*Written exercise*: Using the forum thread on air gun noise, decide whether each statement agrees with it: (a) the person who started the thread ended up buying the Remington Air Master 77; (b) one reply says a silencer is not really worth getting on a spring rifle; (c) one reply says half of a spring rifle's noise comes from the spring. Answer yes or no for each, and quote the deciding words of the thread.

*Selection*:
☆ ☆ ☆ ☆ ☆ ☆ ☆

# New gun noise and noise suppression



## Krafty167

Hey guys/gals, I am a new member and I really like the site. I have a 1970's Crosman 760 that has seen its better days and is hardly usable because of air leaks. I am looking at getting another gun and really like the Crosman Phantom and a couple others but they are way way too loud for my area. A new 760 would be acceptible as well as a Daisy 880, but I really like the Remington Airmaster 77 and have read some good reviews on this rifle. Does anyone know if this gun is loud or not because I really have to keep that in check and would rather have it over the last two mentioned.

Also I read of someone putting a noise suppressor on a rifle and said it cut the sound about 50%, but I can't find them for sale or the if I do it says they are for looks only and provide no muffling effect. What are your thoughts on suppressors.

Thanks


----------



## Woogie_man

First of Krafty .... welcome 

And then to your post... i think any spring air rifle will work wonders or you can look at a lower powered Co2 air gun.... though the Co2 will be a bit louder.

And as for the silencers... an air rifle silencer is still considered a silencer, weird huh  , Yes they do work... and they work great on either a Co2 or a PCP, precharged pneumatic. But on a spring rifle not really worth getting one.

Since an air rifle silencer will muffle the report of a normal fire arm.. you NEED to get your silencer stamp. So still the same $200 payment then the price for the silencer.


----------



## Krafty167

I am not familiar with this stamp thing. Is that some kind of legal registration in order to have a silencer?

I ended up getting the Remington Air Master 77 and I really like it, the noise level is permissable but that Crosman Phantom or Gamo sure would have been nice.


----------



## Bore.224

WWWWHHHHAATTTT !!!!!!!! I have farted louder than any pellet gun, does anybody have a silencer for that!!!!!!????????


----------



## Krafty167

Are you serious, if not very funny. Seriously high powered pellet guns are pretty loud. I have tried a couple and because of the noise I couldn't shoot one off where I live without problems with my neighbors/law. I know all about noise because I also have a Ruger Mini-14 that is defeaning loud and a swat team would arrive if I shot that thing off.

:beer:


----------



## Stonegoblet

Bore.224 said:


> WWWWHHHHAATTTT !!!!!!!! I have farted louder than any pellet gun, does anybody have a silencer for that!!!!!!????????


Yeah, try usin' a squirrel tail.


----------



## Woogie_man

hey bore.... why not keep your smart *** comments to yourself... holy crap grow the hell up a little... if you don't understand something then keep your fricken mouth shut!

But back on topic..... You don't need a silencer for that air rifle.. being that it is a springer ... you won't be able to quiet it down with a silencer. As 90% of the noise is coming from the spring itself. Not to much that you would be able to do for that....


----------



## Krafty167

Thanks Woogie_man, your previous post pretty much explained it and I know that kneumatics are not that bad with noise but the break barrel ones are a different story.

I am definately content with my new Remington but now am considering a laser scope for it. I am curious to find out if the laser sites red light will scare away the pest squirrels that I am trying to eliminate. An associate at Dick's Sporting Goods says it shouldn't both the game.

☆ ☆ ☆ ☆ ☆ ☆ ☆

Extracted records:
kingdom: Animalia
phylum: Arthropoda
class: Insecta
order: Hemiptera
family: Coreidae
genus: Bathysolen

☆ ☆ ☆ ☆ ☆ ☆ ☆

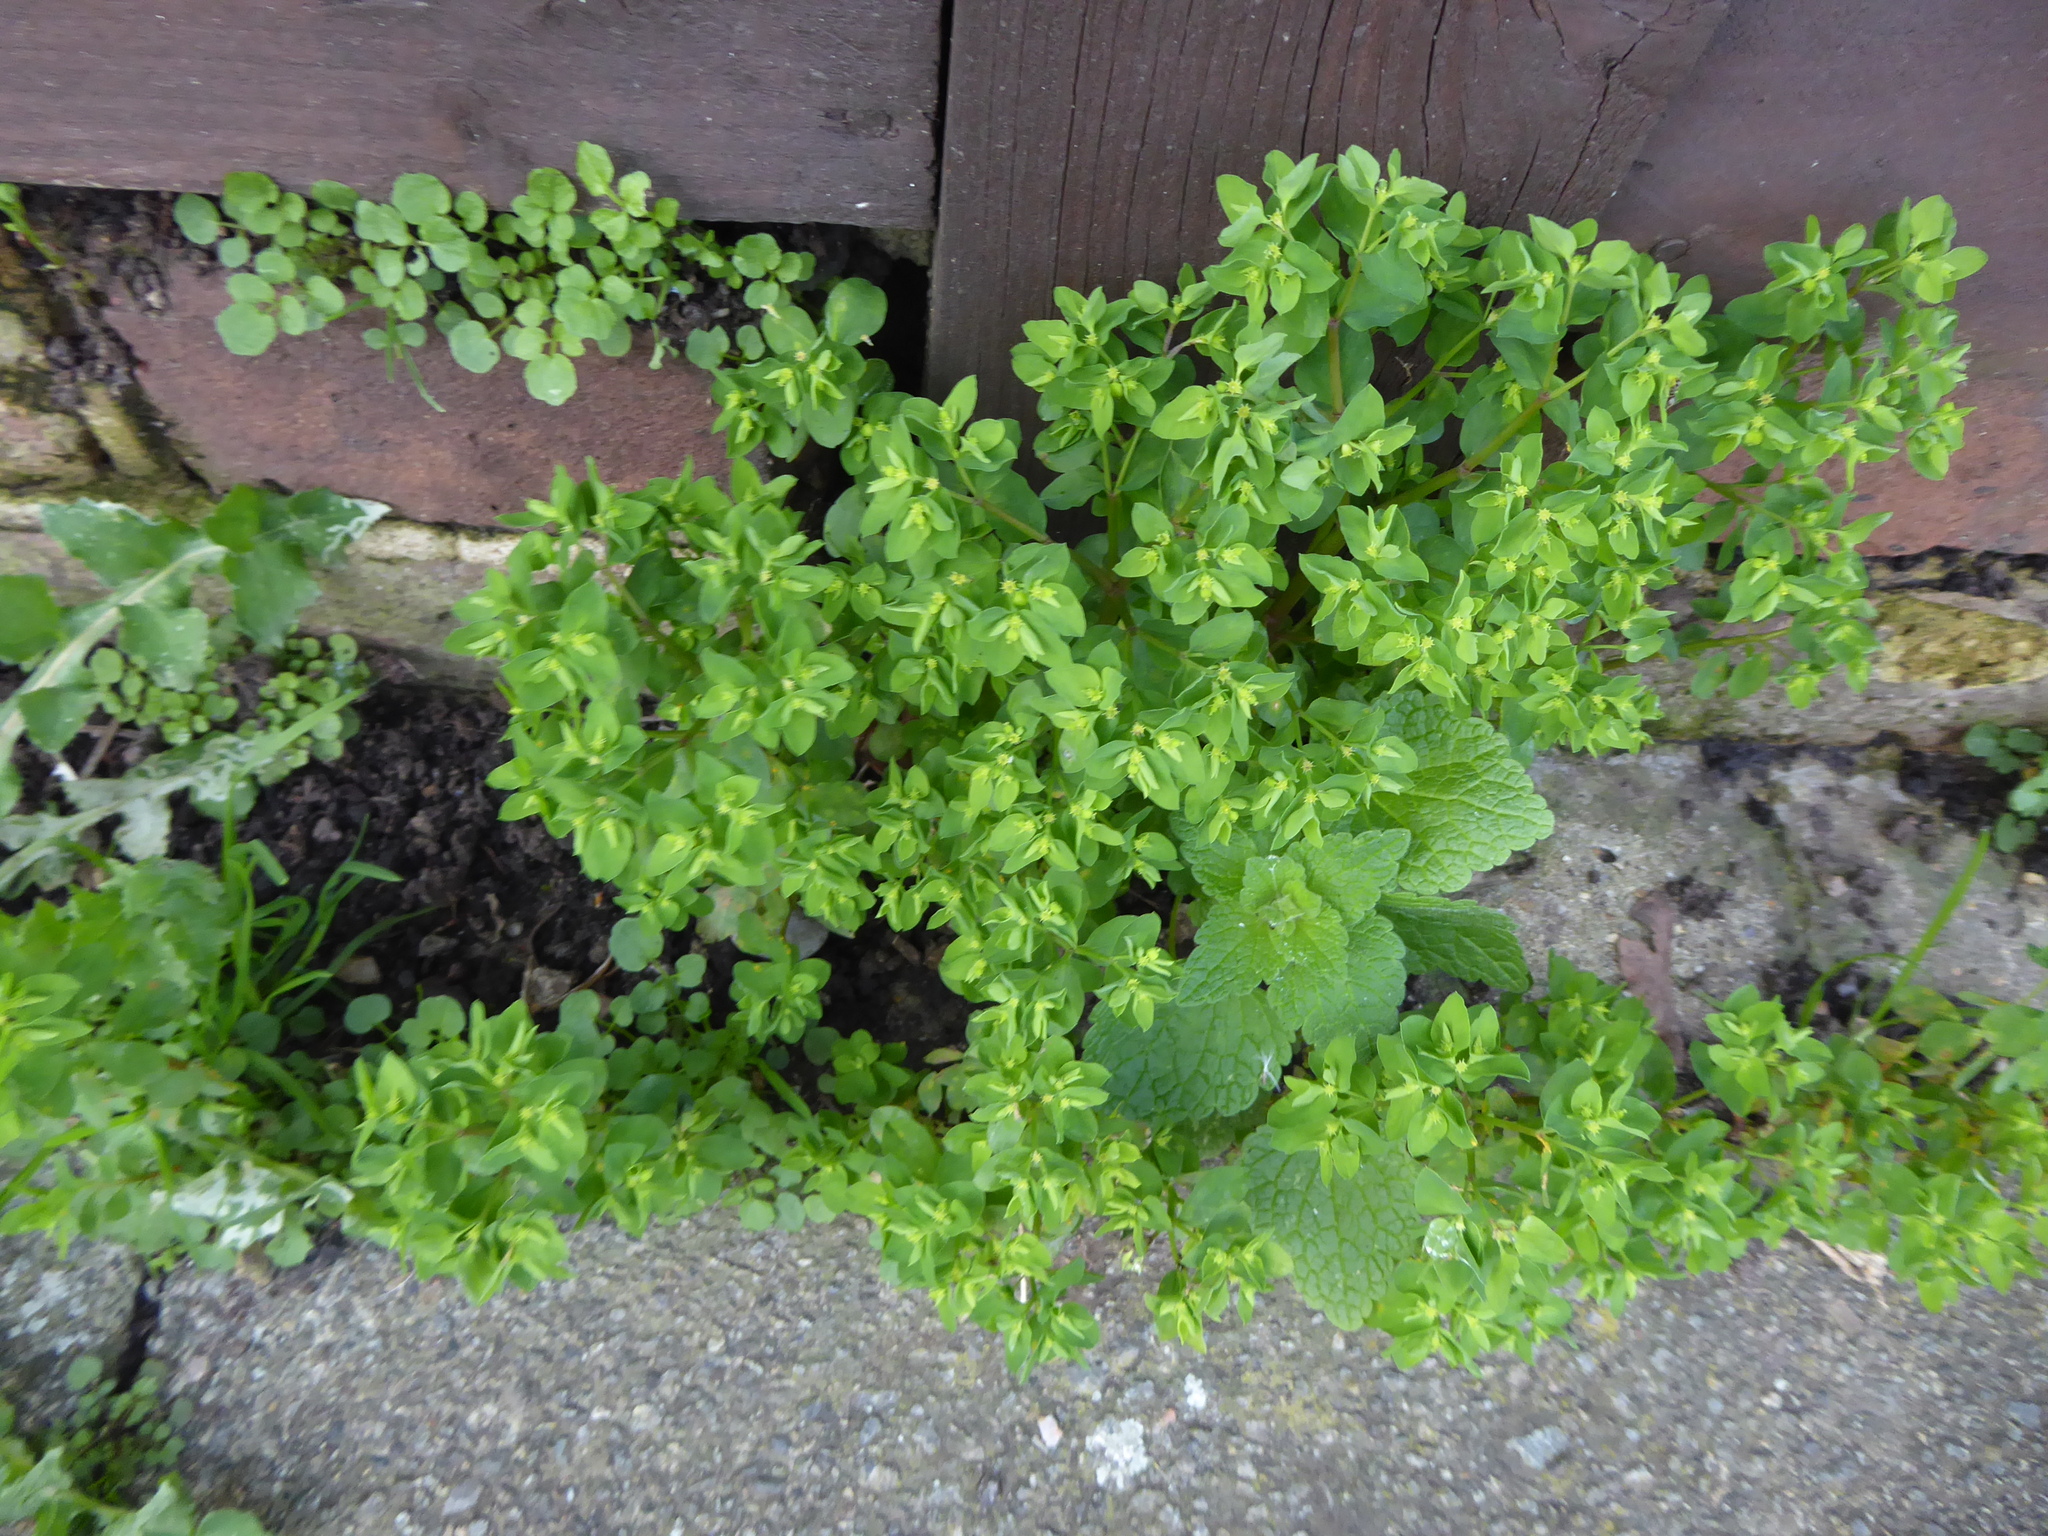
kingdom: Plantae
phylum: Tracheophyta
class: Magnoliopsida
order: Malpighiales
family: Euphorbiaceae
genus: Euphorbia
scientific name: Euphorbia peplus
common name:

☆ ☆ ☆ ☆ ☆ ☆ ☆

*The solution*:
(a) Yes: "I ended up getting the Remington Air Master 77"
(b) Yes: "But on a spring rifle not really worth getting one."
(c) No: "As 90% of the noise is coming from the spring itself."